Bu iddialardan iki kritik soru ortaya çıkıyor. Farklı isimler altında yeniden ortaya çıkan eski “Hinayana/ Mahayana” retoriği mi bu? Yazarlar, okuyucuların bu sonucu çıkarmamaları gerektiğini açıkça belirtiyorlar, ancak Tibet geleneğindeki çağdaş öğretmenlerin Pali metinlerini ve geleneğini karalama ve reddetme eğilimi göz önüne alındığında, bu eski alışkanlığa kaymamaya büyük özen gösterilmelidir. Tibetli öğretmenler sıklıkla bu eski üç yanaya atıfta bulunurlar (dinleyici, Yalnız Gerçekleştirici ve Bodhisattva), genellikle onları hiyerarşik olarak sıralar. bu dinleyici Araç, "alt görüşe" sahip olarak değerlendirilir. Bodhisattva Araç, Tibetli öğretmenlerin sözlü öğretilerini dinleyerek kanıtlayabileceğim bir şey. tarihi mi Buda bu üç aracı kendisi mi öğretiyor?
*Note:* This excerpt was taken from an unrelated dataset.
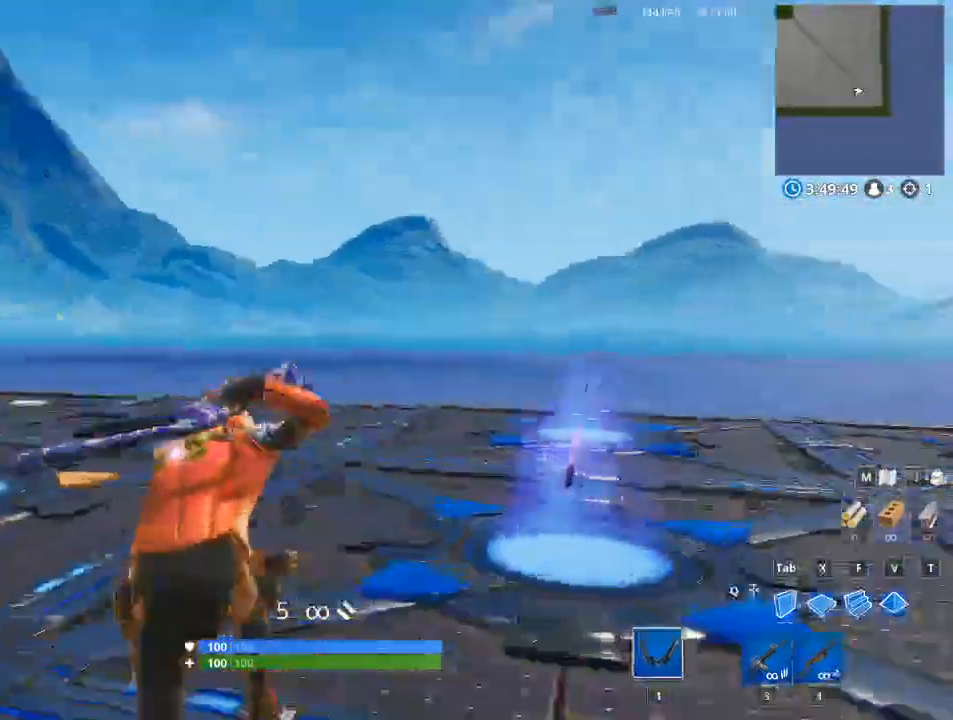
{"keys": ["w"], "mouse": [], "events": [[34, "1", "up"], [134, "1", "down"], [217, "1", "up"], [267, "1", "down"], [418, "1", "up"]]}
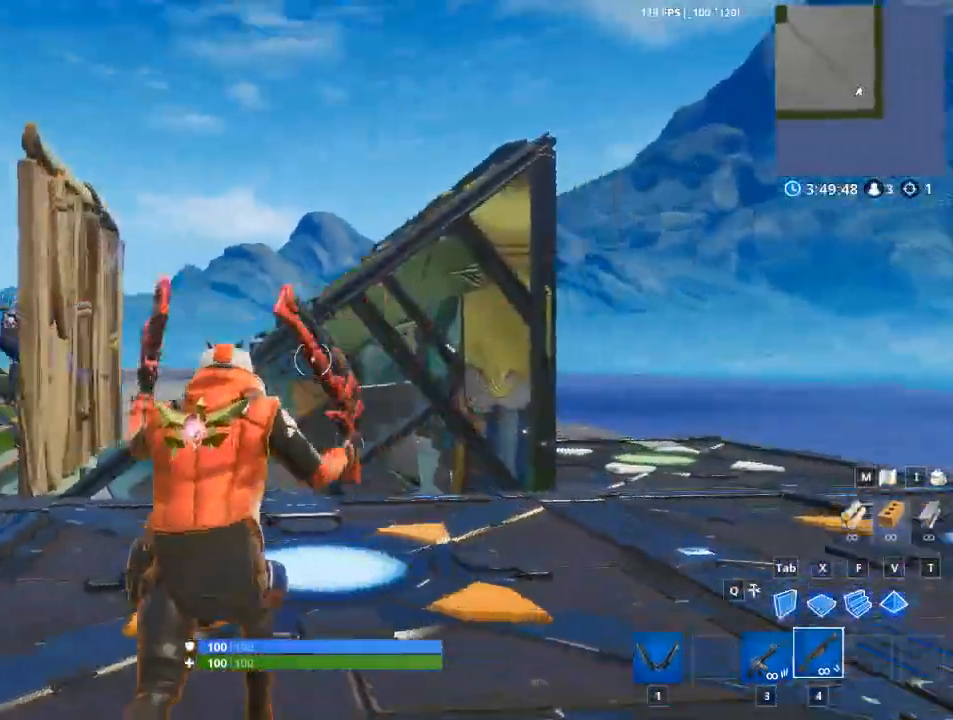
{"keys": ["space", "w"], "mouse": [], "events": [[150, "a", "down"], [184, "a", "up"], [467, "space", "down"]]}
Birçok tarihsel döneme ait metinler, “ Buda”, bu, kişinin bir şeyin Tanrı tarafından öğretildiğini iddia edemeyeceği anlamına gelir. Buda yüz değerinde. Budist tarihinin çoğu bilgini şu sonuca varıyor: dinleyici, yalnız gerçekleştirici ve bodhisattva sistem tarihi geçmişe tarihler Buda yüzyıllara göre. Gençlerde çok daha yaygın Sanskritçe gelenek eski Pali geleneğinden daha fazladır, ancak Pali metinlerinde de bulunur. Bu nedenle, yazarlar Sanskritçe ve Pali geleneklerinin pek çok ortak noktası olduğu iddialarında kesinlikle haklı olsalar da, bu erken dönem üç-yana sistemi bile kitabın kapsamlı organizasyonel çerçevesi için en iyi seçim olmayabilir.

Büyük gücü Bir Öğretmen, Birçok Gelenek yazarların her iki geleneği de empatik ve tarafsız bir şekilde sunmasıdır. iddia ediyorlar ki dinleyici, Yalnız Gerçekleştirici ve Bodhisattva Araçların tümü hem Pali hem de Sanskrit geleneklerinde öğretilir, doğru bir iddia. Ayrıca şunu da belirtiyorlar: Bodhisattva Araç bunlarla sınırlı değil Sanskritçe gelenek ancak hem tarihsel hem de çağdaş zamanlarda Pali geleneğinde uygulanmaktadır. Çoğu Mahayanist tarafından bilinmeyen bu gerçek, Mahayana'nın üstünlüğü hakkındaki iddialarının altını oyar. En önemlisi, bu yazarlar, onları hiyerarşik olarak sıralamayarak bu üç yananın olağan Tibet değerlendirmesinden kopuyor. Bu yazarlar tarafından belirlenen örneklerin, Budizm içindeki muazzam çeşitliliği tartışırken Budist öğretmenler için bir model olmasını umabiliriz.